Notice that the number 123456789 is a 9-digit number consisting exactly the numbers from 1 to 9, with no duplication. Double it we will obtain 246913578, which happens to be another 9-digit number consisting exactly the numbers from 1 to 9, only in a different permutation. Check to see the result if we double it again!
Now you are suppose to check if there are more numbers with this property. That is, double a given number with k digits, you are to tell if the resulting number consists of only a permutation of the digits in the original number.
Input Specification:
Each input contains one test case. Each case contains one positive integer with no more than 20 digits.
Output Specification:
For each test case, first print in a line “Yes” if doubling the input number gives a number that consists of only a permutation of the digits in the original number, or “No” if not. Then in the next line, print the doubled number.
Sample Input:
1234567899
Sample Output:
Yes
2469135798
思路
long long型只能存19数字,所以只能用字符数组存放。用size数组判断,如果全部为0,说明就是Yes,否则就是No
Code
#include <iostream>
#include <string>
using namespace std;
int size[10];
int num[24]; // 存放乘以2后的数字
int main(){
string a;
cin >> a;
int index = 0;
for(int i=a.size()-1; i>=0; i--){
int temp = a[i]-'0';
size[temp]++;
num[index] += (temp * 2) %10;
num[index+1] = (temp*2) / 10;
index++;
}
if (num[index] == 0) index--;
int flag = 0;
for (int i=index; i>=0; i--){
size[num[i]]--;
if (size[num[i]] <0){
flag = 1;
break;
}
}
if (flag == 0){
cout << "Yes" << endl;
}else{
cout << "No" << endl;
}
for (int i = index; i>=0; i--){
cout << num[i];
}
return 0;
}

┄┄┄┄┄┄┄┄┄┄┄┄┄┄┄┄┄┄┄┄

EXERCISE TASK. Summarize the programming problem above in two sentences.

DATASET EXCERPT.
┄┄┄┄┄┄┄┄┄┄┄┄┄┄┄┄┄┄┄┄

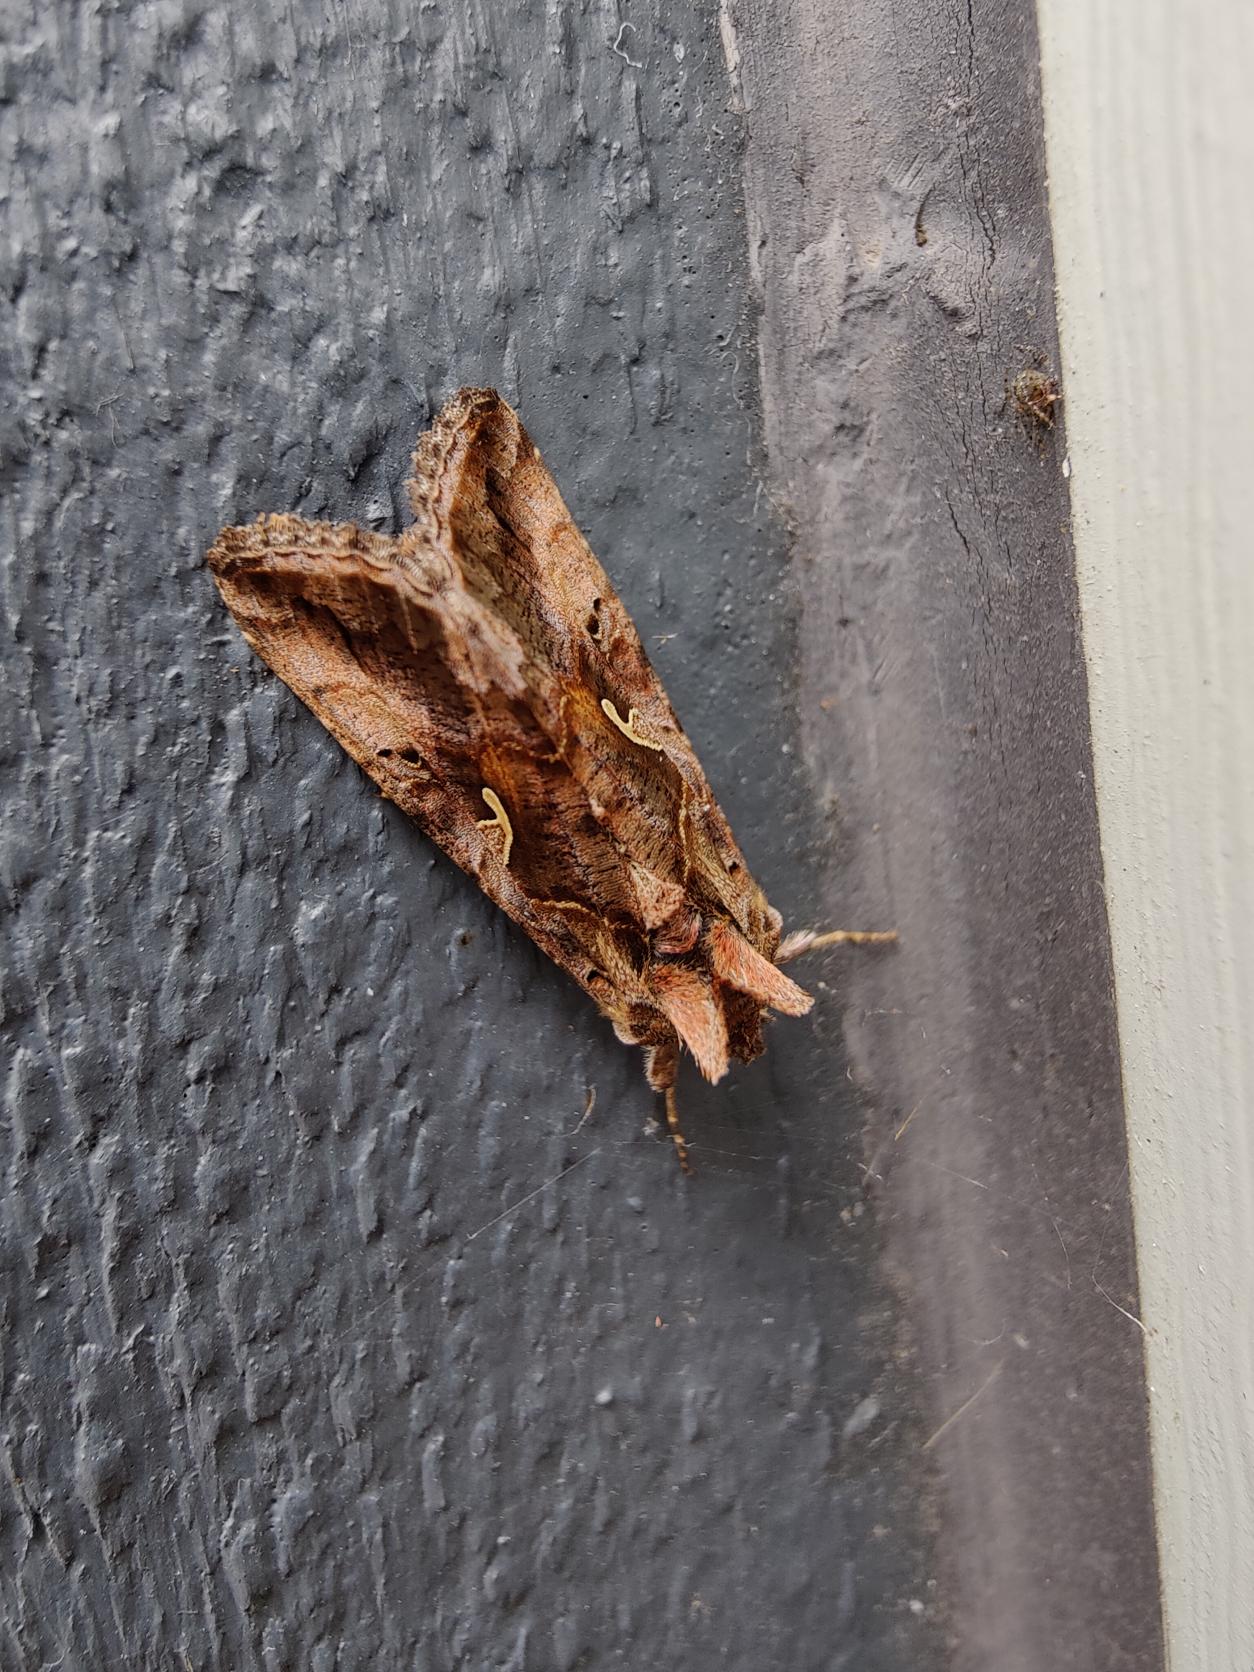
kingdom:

┄┄┄┄┄┄┄┄┄┄┄┄┄┄┄┄┄┄┄┄

THE ANSWER. The problem notes that doubling 123456789 gives 246913578, another arrangement of the digits 1 to 9, and asks whether doubling a given positive integer of no more than 20 digits produces a number made of only a permutation of the original number's digits. For each test case, the program prints "Yes" or "No" on one line and the doubled number on the next, so the sample input 1234567899 gives "Yes" and 2469135798.